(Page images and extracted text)

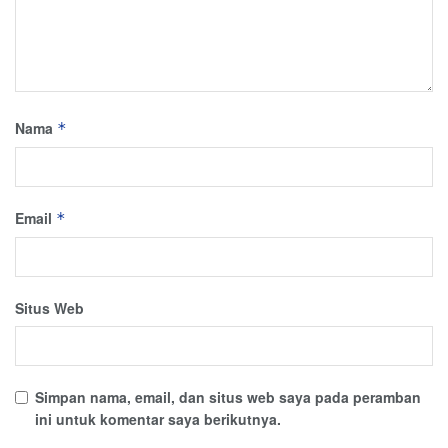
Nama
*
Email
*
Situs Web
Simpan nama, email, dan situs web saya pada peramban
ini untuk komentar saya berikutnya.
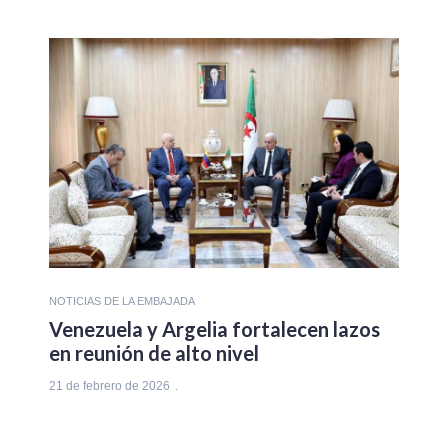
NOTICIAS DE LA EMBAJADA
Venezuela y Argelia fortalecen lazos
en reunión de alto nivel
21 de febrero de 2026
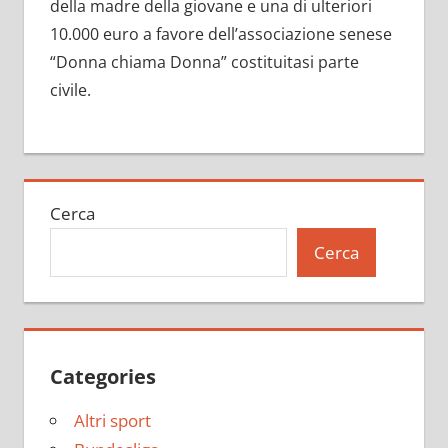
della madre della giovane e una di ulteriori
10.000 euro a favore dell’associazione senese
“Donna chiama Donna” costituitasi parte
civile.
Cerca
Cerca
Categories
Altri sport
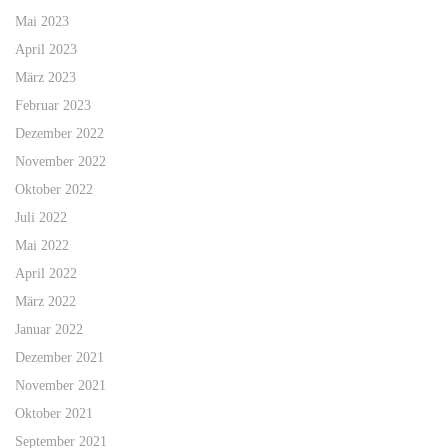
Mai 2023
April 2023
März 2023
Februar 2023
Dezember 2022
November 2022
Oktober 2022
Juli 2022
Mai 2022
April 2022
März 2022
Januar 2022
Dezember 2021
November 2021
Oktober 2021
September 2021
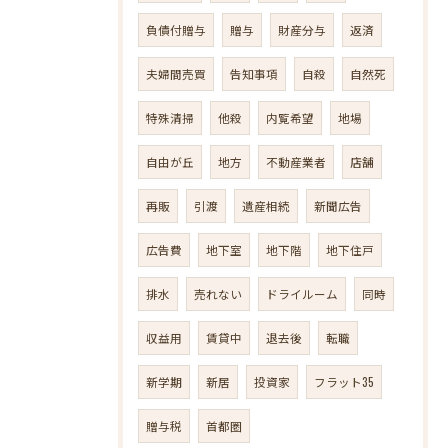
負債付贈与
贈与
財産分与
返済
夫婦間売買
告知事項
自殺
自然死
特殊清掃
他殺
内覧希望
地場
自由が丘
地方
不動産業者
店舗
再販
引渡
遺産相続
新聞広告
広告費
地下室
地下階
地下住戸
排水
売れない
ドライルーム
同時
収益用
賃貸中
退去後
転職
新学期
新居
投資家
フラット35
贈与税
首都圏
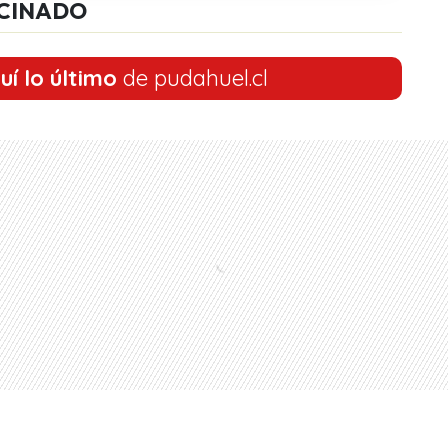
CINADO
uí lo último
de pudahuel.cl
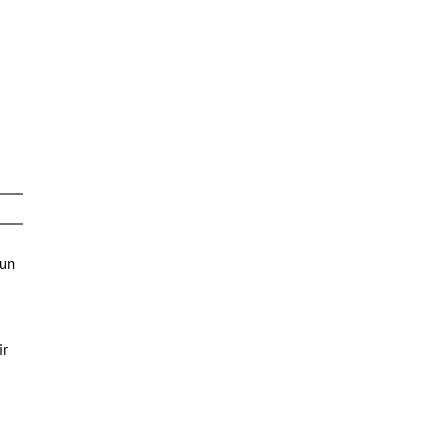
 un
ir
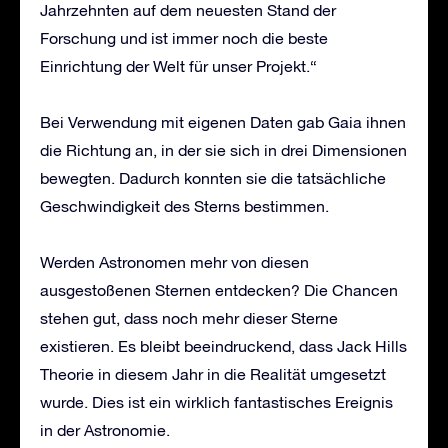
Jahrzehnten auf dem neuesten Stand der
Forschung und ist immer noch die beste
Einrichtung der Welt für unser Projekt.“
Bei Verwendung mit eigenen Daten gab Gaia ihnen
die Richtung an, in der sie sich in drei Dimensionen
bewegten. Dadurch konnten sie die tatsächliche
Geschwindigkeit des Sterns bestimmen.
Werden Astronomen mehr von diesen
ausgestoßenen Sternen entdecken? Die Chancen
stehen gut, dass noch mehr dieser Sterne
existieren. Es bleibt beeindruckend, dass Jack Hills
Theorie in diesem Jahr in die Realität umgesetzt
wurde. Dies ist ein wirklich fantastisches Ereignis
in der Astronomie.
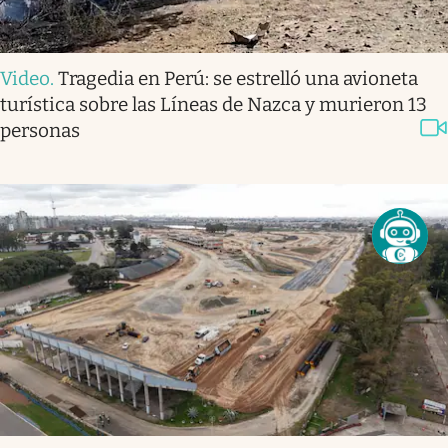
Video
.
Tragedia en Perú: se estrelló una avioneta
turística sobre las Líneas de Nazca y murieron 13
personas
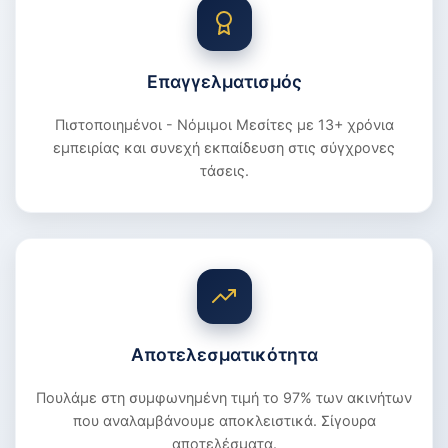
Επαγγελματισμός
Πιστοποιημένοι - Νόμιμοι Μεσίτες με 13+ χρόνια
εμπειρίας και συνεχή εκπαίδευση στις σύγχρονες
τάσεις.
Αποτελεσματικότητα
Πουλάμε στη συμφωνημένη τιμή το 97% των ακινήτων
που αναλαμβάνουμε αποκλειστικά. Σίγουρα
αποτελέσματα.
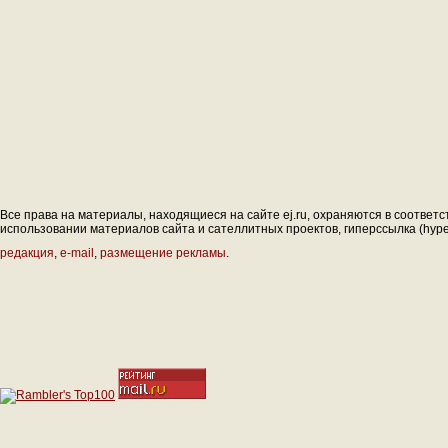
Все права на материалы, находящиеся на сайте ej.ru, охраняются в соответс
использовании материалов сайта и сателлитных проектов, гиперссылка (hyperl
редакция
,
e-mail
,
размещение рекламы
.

(TASK TO CARRY OUT): Return every entry word for word, but drop any pictures.

(RESPONSE BELOW):
Nama
*
Email
*
Situs Web
Simpan nama, email, dan situs web saya pada peramban
ini untuk komentar saya berikutnya.
NOTICIAS DE LA EMBAJADA
Venezuela y Argelia fortalecen lazos
en reunión de alto nivel
21 de febrero de 2026
della madre della giovane e una di ulteriori
10.000 euro a favore dell’associazione senese
“Donna chiama Donna” costituitasi parte
civile.
Cerca
Cerca
Categories
Altri sport
Mai 2023
April 2023
März 2023
Februar 2023
Dezember 2022
November 2022
Oktober 2022
Juli 2022
Mai 2022
April 2022
März 2022
Januar 2022
Dezember 2021
November 2021
Oktober 2021
September 2021
負債付贈与
贈与
財産分与
返済
夫婦間売買
告知事項
自殺
自然死
特殊清掃
他殺
内覧希望
地場
自由が丘
地方
不動産業者
店舗
再販
引渡
遺産相続
新聞広告
広告費
地下室
地下階
地下住戸
排水
売れない
ドライルーム
同時
収益用
賃貸中
退去後
転職
新学期
新居
投資家
フラット35
贈与税
首都圏
CINADO
uí lo último
de pudahuel.cl
 un
ir
Jahrzehnten auf dem neuesten Stand der
Forschung und ist immer noch die beste
Einrichtung der Welt für unser Projekt.“
Bei Verwendung mit eigenen Daten gab Gaia ihnen
die Richtung an, in der sie sich in drei Dimensionen
bewegten. Dadurch konnten sie die tatsächliche
Geschwindigkeit des Sterns bestimmen.
Werden Astronomen mehr von diesen
ausgestoßenen Sternen entdecken? Die Chancen
stehen gut, dass noch mehr dieser Sterne
existieren. Es bleibt beeindruckend, dass Jack Hills
Theorie in diesem Jahr in die Realität umgesetzt
wurde. Dies ist ein wirklich fantastisches Ereignis
in der Astronomie.
Video
.
Tragedia en Perú: se estrelló una avioneta
turística sobre las Líneas de Nazca y murieron 13
personas
Επαγγελματισμός
Πιστοποιημένοι - Νόμιμοι Μεσίτες με 13+ χρόνια
εμπειρίας και συνεχή εκπαίδευση στις σύγχρονες
τάσεις.
Αποτελεσματικότητα
Πουλάμε στη συμφωνημένη τιμή το 97% των ακινήτων
που αναλαμβάνουμε αποκλειστικά. Σίγουρα
αποτελέσματα.
Все права на материалы, находящиеся на сайте ej.ru, охраняются в соответс
использовании материалов сайта и сателлитных проектов, гиперссылка (hyperl
редакция
,
e-mail
,
размещение рекламы
.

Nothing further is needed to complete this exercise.